Maybe late going east, since it starts in Chicago. But, no excuse for being late coming out of DC going west.

Mrs Baggins
03-18-2008, 19:22
We took the DC metro from Rockville station to DC Union Station and then Amtrak from DC to Gainesville GA last March 2007. NO ONE looked twice at our packs at any point along the way. NO ONE. We didn't see anyone else's bags checked either. We had fuel and knives and we kept our packs in the overhead bins right by us, not checked away under the cars. All the same, it was the train ride from Hell. We seemed to be the only people who desperately wanted to sleep (overnight ride). Everyone else was on their cell phones ALL FREAKING NIGHT, phones ringing none stop, a group of geezers with a portable DVD player watching every season of "I Dream of Jeanie" ever made and laughing uproariously (it was NEVER that funny), loud conversations, snorers. I'd rather walk than ever set foot on Amtrak again - ever.

weary
03-18-2008, 20:24
The hostel in Maryland is within easy walking distance of ATC headquarters. Or just take a taxi or bus there. In 1993 I spent three nights at the KOA campground a couple of miles in the opposite direction, while I waited for my grandson's other grand father to bring him to meet me for the hike north.

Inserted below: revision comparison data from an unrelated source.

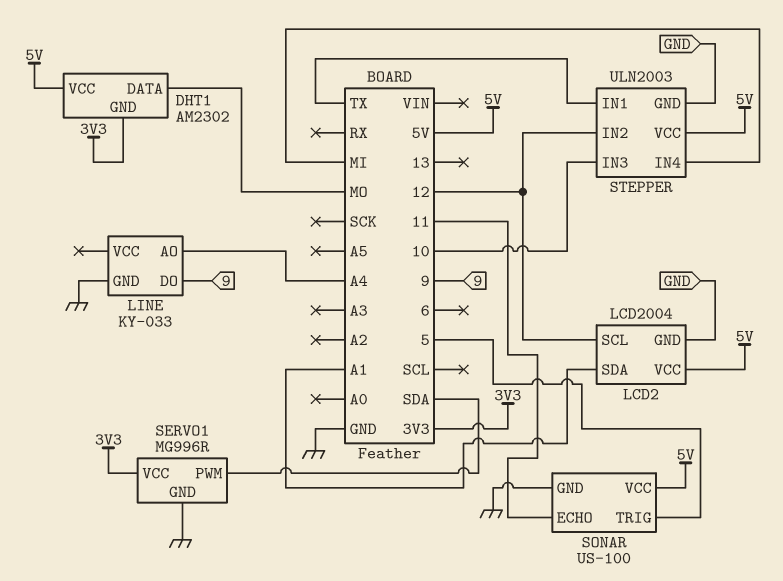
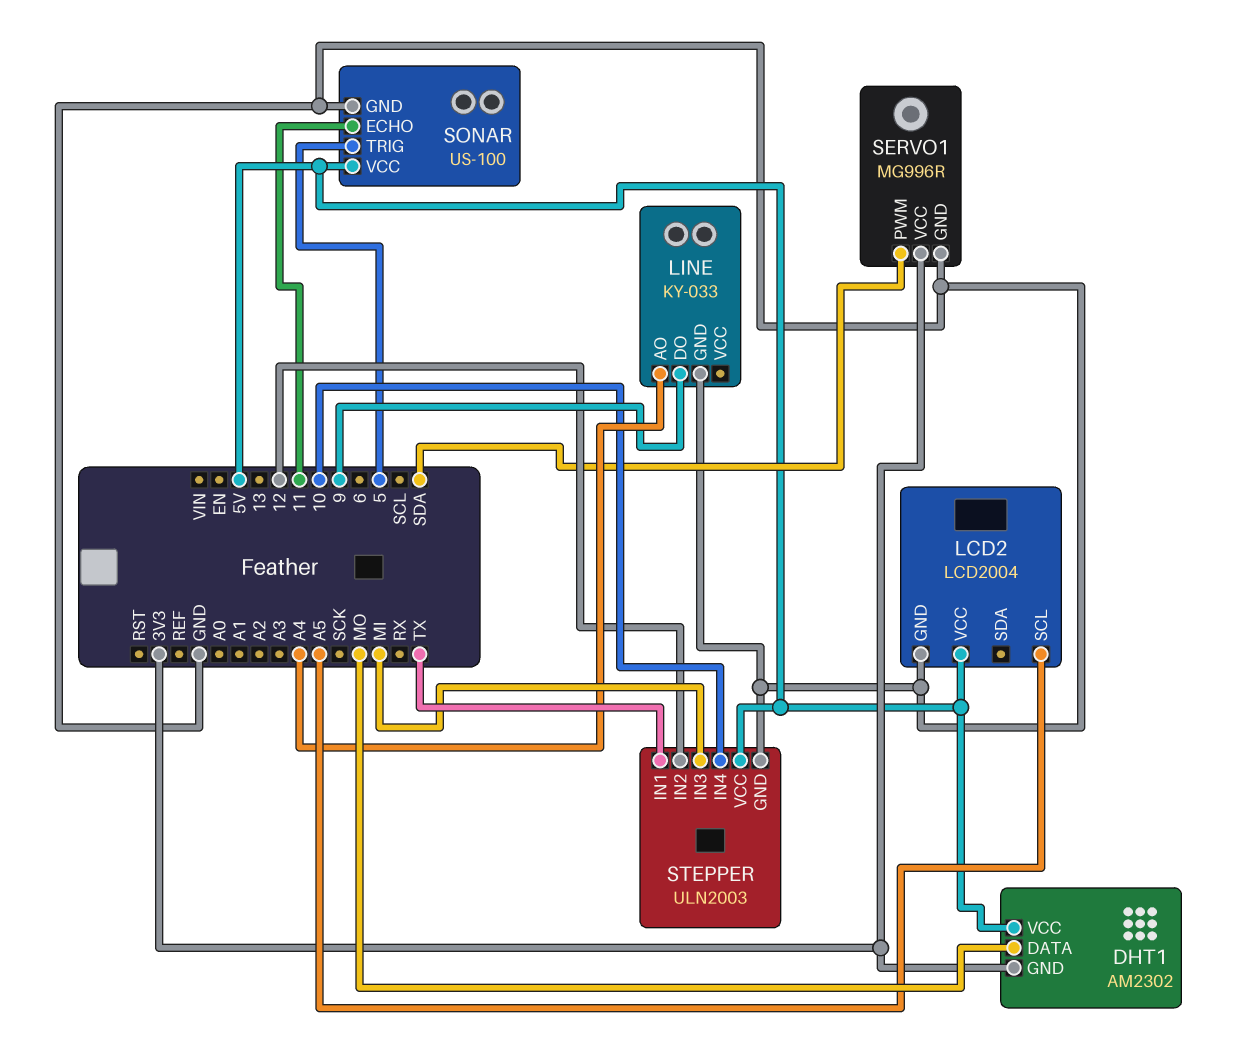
LCD2 pin SCL: 12 -> A5
LCD2 pin SDA: A1 -> none
STEPPER pin IN3: 10 -> MI
STEPPER pin IN4: MI -> 10

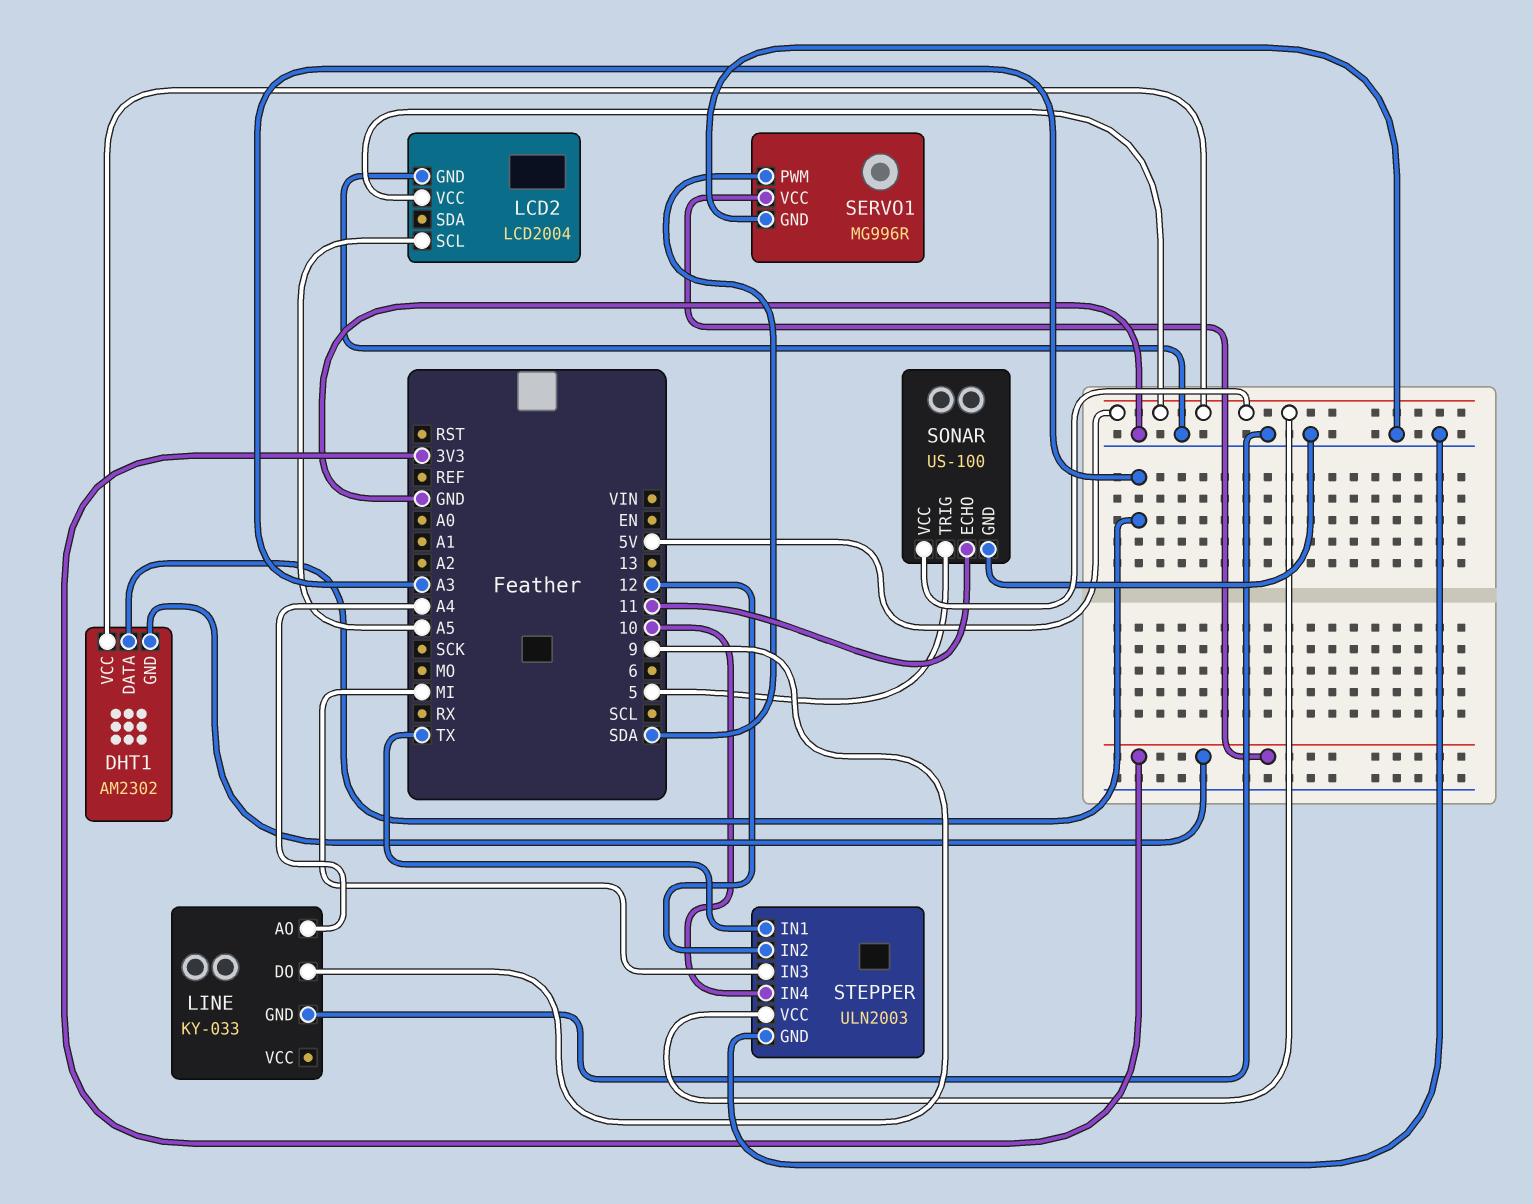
DHT1 pin DATA: MO -> A3

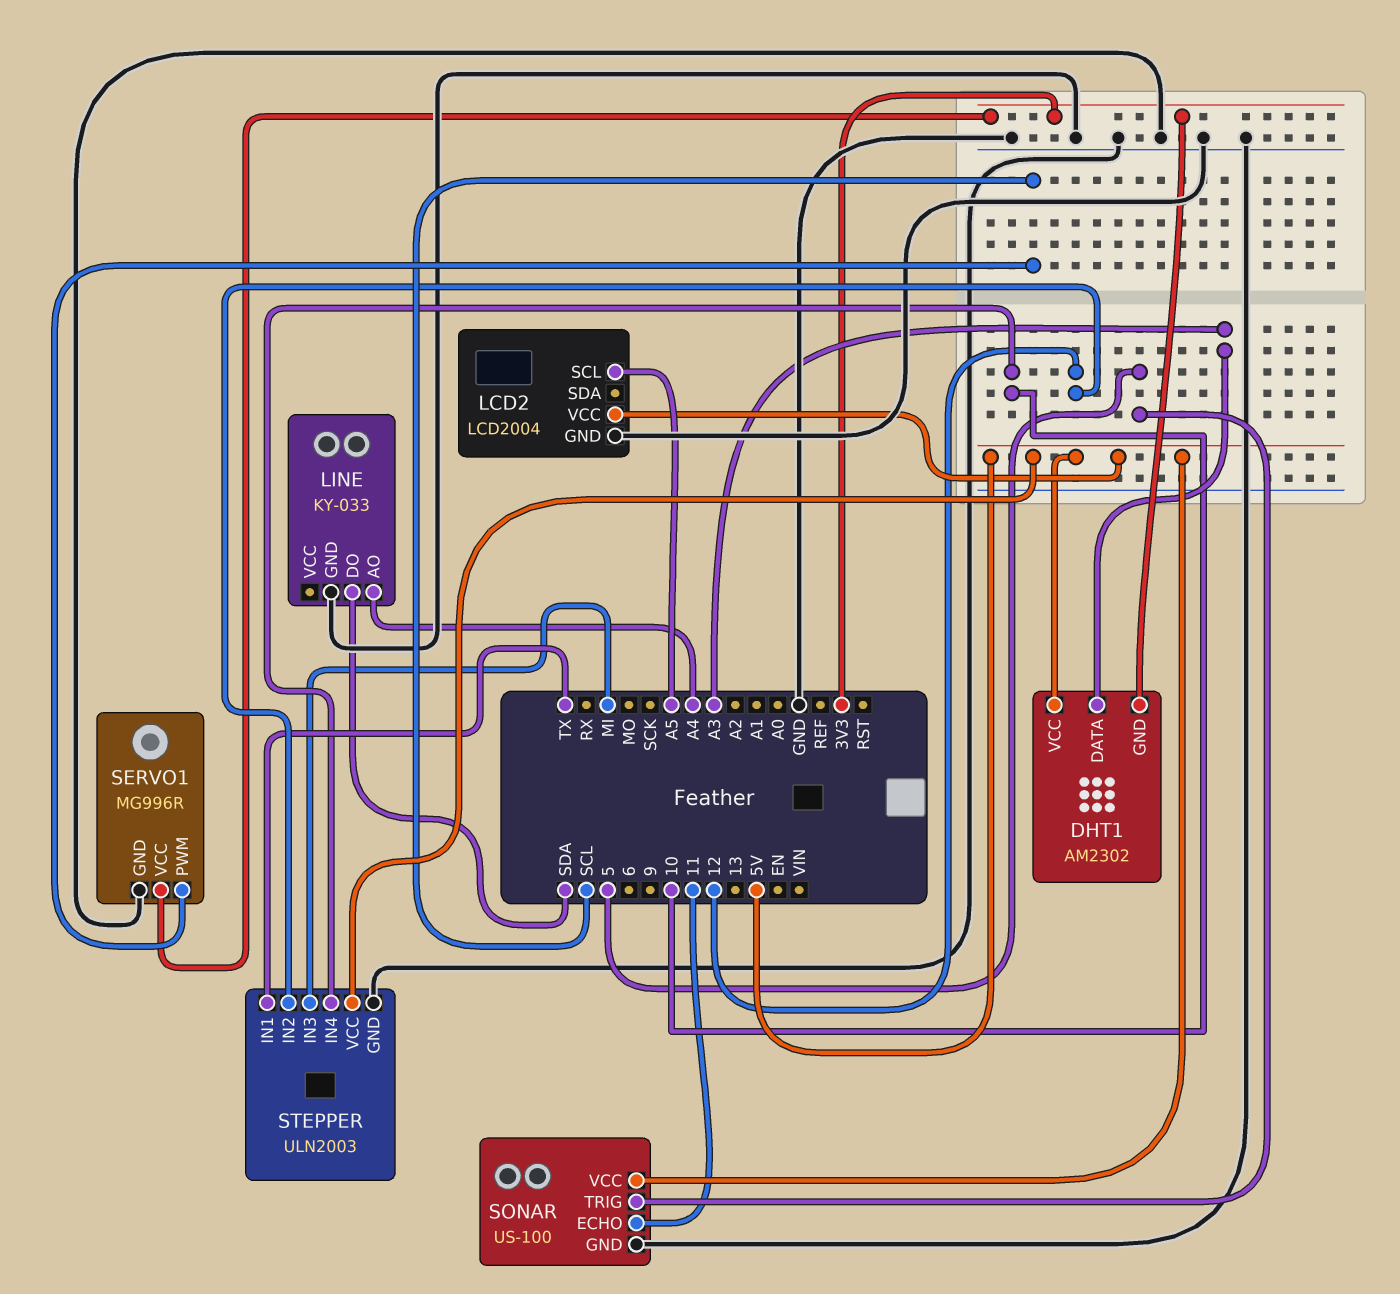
LINE pin DO: 9 -> SDA
SERVO1 pin PWM: SDA -> SCL

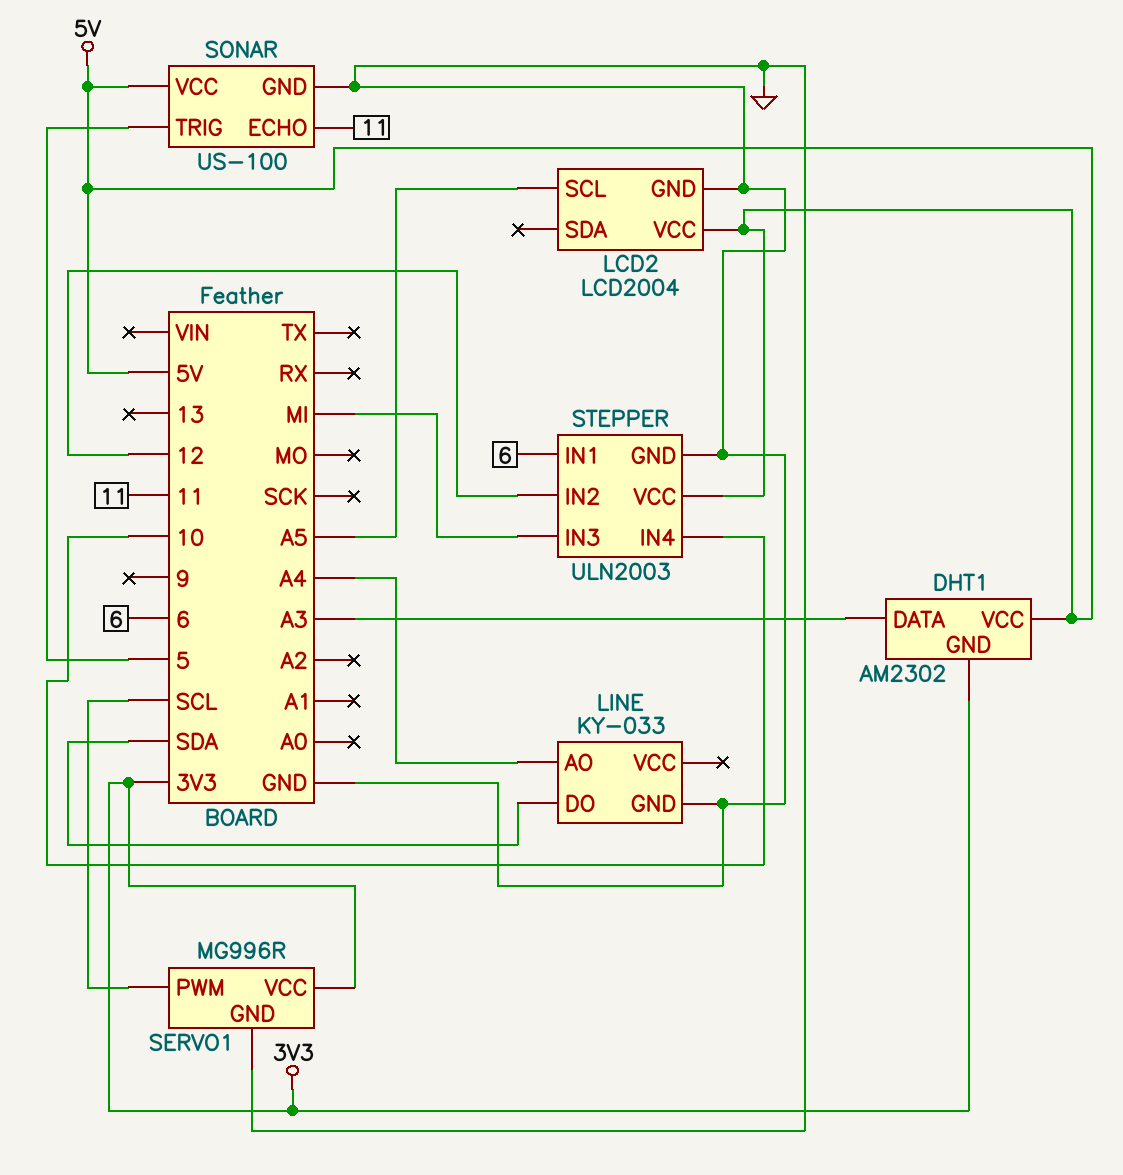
STEPPER pin IN1: TX -> 6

A plus was a very pleasant bar and tap room half way between ATC headquarters and the campground. I had suggested to a woman I had been sharing shelters with for two months that we split the cost of a hotel room. But you know these women.

Weary

rafe
03-18-2008, 20:30
It always pays to seek the advice of local hiking enthusiasts and get current information. So the question now may be, can you purchase fuel in Harpers Ferry?

Yes, absolutely. There's a great outfitter there.